The Orion International Film Festival came to Dalveen hall and festival director was their to capture it all through his camera. Pictures with thanks to Elliot Spencer.

By Tania Phillips

The Orion International Film Festival is screened in all the trendy places around the world Berlin, and thanks to the director’s mum, Dalveen.

When the Dalveen Film Society revived the 1920s tradition of showing films in their local hall two years ago, they couldn’t have believed that just two years later they’d be hosting an international film festival.

However on January 14 almost a hundred people attended sessions of the Orion International Film Festival at the hall. The event, the brainchild of Southern Downs/Granite Belt born international film-maker Elliot Spencer will only be shown in two locations this year, Dalveen at the start of the year and the cosmopolitan arts city Berlin later.

Film Society president Jo Anderson said given the interest and success they are now hoping that they can host the festival each year.

“Elliot Spencer, who is the director of the festival, is a local and he’d been travelling the world,” Jo said.

“He’s a film maker and he’s done all sorts of really interesting things all around the world. He’s come back to Warwick, he grew up in this area, and he was really keen to do something locally. But obviously there’s not a lot of places to screen cinema around here. It was through his mum that he heard about our film society and he got in touch with us through our facebook page, came up and had a look at our facilities and just loved what he saw. He loved the whole premise of the little community film society and the fact that we have really good community support.

“We do have really good facilities, I have to thank the Dalveen Sports Club and the Dalveen Firebrigade for putting all that money together to put all the equipment in.

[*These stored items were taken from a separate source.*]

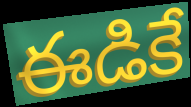
ఈడికే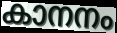
കാനനം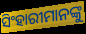
ସିଂହାରୀମାନଙ୍କୁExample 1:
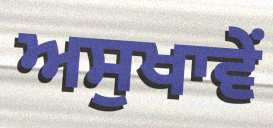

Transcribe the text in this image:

ਅਸੁਖਾਵੇਂ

“So we just started, having conversations.”

Elliot had been running a film festival in Berlin for the past five or six years.

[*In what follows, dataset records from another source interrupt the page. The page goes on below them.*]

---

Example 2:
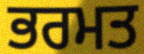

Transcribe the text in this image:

ਭਰਮਤ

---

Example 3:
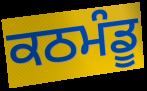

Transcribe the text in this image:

ਕਠਮੰਡੂ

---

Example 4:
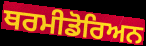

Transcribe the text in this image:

ਥਰਮੀਡੋਰਿਅਨ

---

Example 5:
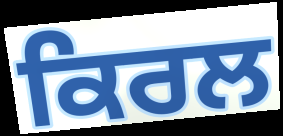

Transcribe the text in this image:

ਕਿਰਲ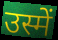
उस्में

“The film festival runs in Berlin over their summer, so I think it’s June/July this year,” Jo said.

“The same film festival he will run in Berlin is the one we ran in Dalveen one Saturday night in January.

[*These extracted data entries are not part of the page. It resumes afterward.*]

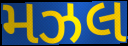
મઝલ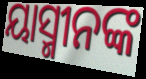
ୟାସ୍ମୀନଙ୍କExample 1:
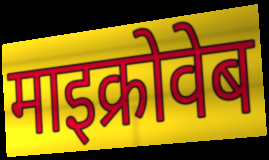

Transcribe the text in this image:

माइक्रोवेब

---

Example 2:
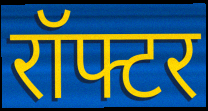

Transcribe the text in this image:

रॉफ्टर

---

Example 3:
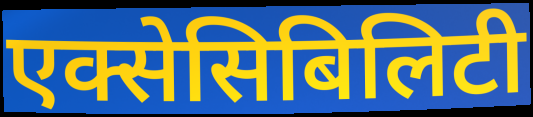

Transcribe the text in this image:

एक्सेसिबिलिटी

“So from Dalveen to Berlin. Obviously we’ve been running as a film society for two years and we’ve had two really successful years. We’ve had incredible support from the local community and the wider Granite Belt and Southern Downs, even people coming from Brisbane and Tenterfield and Glen Innes and Toowoomba.

“We’ve had wonderful support but this is the first time we’ve done something like this. I film festival is quite different because it’s a festival that supports independent film makers. We ran it as a proper film festival.

“Elliot calls for entries he had more than 700 hundred entered to have their film screened and he went through them all. There were a selection of winners. We had a feature film which was a feature documentary in the afternoon then we had short films in the evening.

“Those short films were from China, Iran, Poland, America, Australia – all over the world and the audience members voted and gave some feed back on their favourite films. Elliot is collating that at the moment and we’ll announce the audience winners for those films on his website.”

She said the event was interactive and wonderful.

After its first brush with a film festival (definitely not their last) the group will return to their regular monthly films with the Oscar nominated Mrs Harris Goes To Paris screening this month.